Fear and regret are the worst feelings traders suffer. They appear in different situations, and exit points are one of them. Newbies doubt every decision, so they often exit the market earlier to keep their funds. How to exit trades being sure it’s not fear?
Every trade’s exit strategy is based on the risk/reward ratio. It reflects the proportion of potential gains against potential losses. The bigger the ratio is, the safer of an approach you have.
1. Poor time management
Many beginner traders start closing trades as soon as a price moves in the opposite direction of their forecast. However, it’s vital to understand that the price doesn’t just grow in an uptrend and only fall in a downtrend. The chart below shows a middle-term uptrend on the daily chart of the EUR/USD pair. As you can see, there are bullish and bearish candles.
A rule: determine when your trade is supposed to be closed. If you buy on low timeframes and plan a 30-minute trade, you shouldn’t close your position if only one 5-minute candlestick closed down.
2. No confirmations of a trend change
Another sign you’ve exited a trade too early is related to the previous one. Even if the price turned around, but there is no confirmation it will continue moving in that direction, you shouldn’t exit the market. To be sure the market is going against you, use trend indicators, including moving averages, Bollinger Bands, and ADX. Another sign is the formation of chart or candlestick patterns. However, the best trade exit strategy is to set support and resistance levels and exit the market only if the price fails to rebound from them.
Remember: there should be at least two candlesticks to doubt a price direction.
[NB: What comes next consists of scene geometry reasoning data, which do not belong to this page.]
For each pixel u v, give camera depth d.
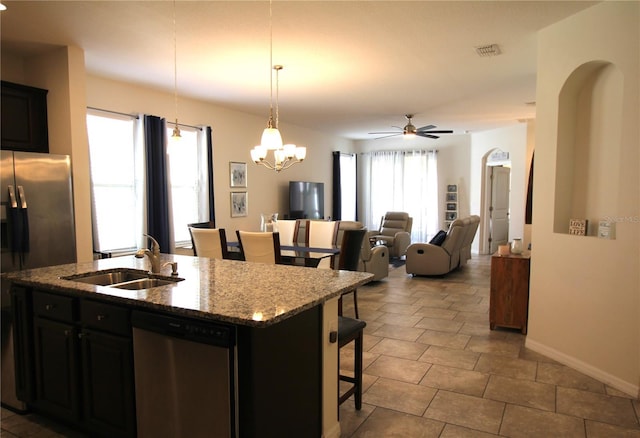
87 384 2.30
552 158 3.46
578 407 2.68
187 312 1.85
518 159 8.37
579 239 3.22
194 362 1.87
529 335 3.72
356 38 3.65
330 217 9.71
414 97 5.88
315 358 2.20
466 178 9.80
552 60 3.42
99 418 2.26
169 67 4.48
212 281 2.44
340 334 2.44
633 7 2.79
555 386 2.97
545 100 3.51
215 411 1.82
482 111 6.86
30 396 2.58
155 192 5.39
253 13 3.14
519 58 4.19
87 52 4.01
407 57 4.16
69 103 3.86
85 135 4.00
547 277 3.53
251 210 7.25
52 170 3.67
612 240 2.96
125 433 2.15
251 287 2.26
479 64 4.38
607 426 2.46
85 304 2.27
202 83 5.14
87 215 4.03
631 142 2.82
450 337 3.98
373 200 10.80
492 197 9.41
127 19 3.25
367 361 3.42
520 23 3.36
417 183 10.26
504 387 2.96
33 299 2.52
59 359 2.41
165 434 2.00
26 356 2.57
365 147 10.95
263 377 1.81
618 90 3.13
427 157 10.12
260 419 1.80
3. No reason for a trend change
It’s also vital to understand why the market moves against you. If you trade on short-term timeframes, finding triggers for a particular price movement may be challenging. However, if you consider high timeframes, you can recheck the news to find out whether there are reasons to close a trade or if it’s a short-term price reversal.
The majority of the news is usually predictable. For instance, you always know when economic data will be out, when the presidential election results will be published, etc. If you are a beginner trader, you should avoid trading on the news and events.
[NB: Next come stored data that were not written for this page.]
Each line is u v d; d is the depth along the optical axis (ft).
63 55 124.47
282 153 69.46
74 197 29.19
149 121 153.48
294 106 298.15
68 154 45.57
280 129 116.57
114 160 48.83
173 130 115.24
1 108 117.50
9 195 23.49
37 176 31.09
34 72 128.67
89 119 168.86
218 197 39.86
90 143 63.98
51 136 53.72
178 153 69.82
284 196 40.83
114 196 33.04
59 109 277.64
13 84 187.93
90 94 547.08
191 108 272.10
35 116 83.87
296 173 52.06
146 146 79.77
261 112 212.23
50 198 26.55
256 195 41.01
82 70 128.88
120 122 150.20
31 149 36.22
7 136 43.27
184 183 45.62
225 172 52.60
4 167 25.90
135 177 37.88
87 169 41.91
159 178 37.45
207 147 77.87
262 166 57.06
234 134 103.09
4. Haven’t reached a take-profit order
The best way to exit a trade is to set a take-profit level in advance. You should evaluate market conditions and set a take-profit order according to the risk/reward ratio and your strategy. After you set a take-profit order, you shouldn’t change it. Most conclusions made when a trade is open are wrong because a trader makes decisions based on emotions, not accurate calculations.
5. Haven’t reached a stop-loss order
Some traders place a stop-loss order to limit potential losses but close a trade before a price reaches it. It happens because they believe they can minimize losses even more. However, a price may turn back before reaching a stop-loss level. Therefore, you should set the stop-loss level in advance, calculating the potential loss so that it doesn’t negatively affect your balance and won’t trigger an early exit.
There are several indicators that reflect price volumes — how strong buyers and sellers are. For example, if a price turned up after you opened a sell trade, but a volume indicator reflects the weakness of buyers, you shouldn’t panic. The indicator says buyers won’t have enough strength to push the price further.
To know how to enter and exit trades, you should have a well-developed strategy. Test strategies on a demo account or historical data and stick to your first decision. Only by following particular rules will you avoid mistakes in trading.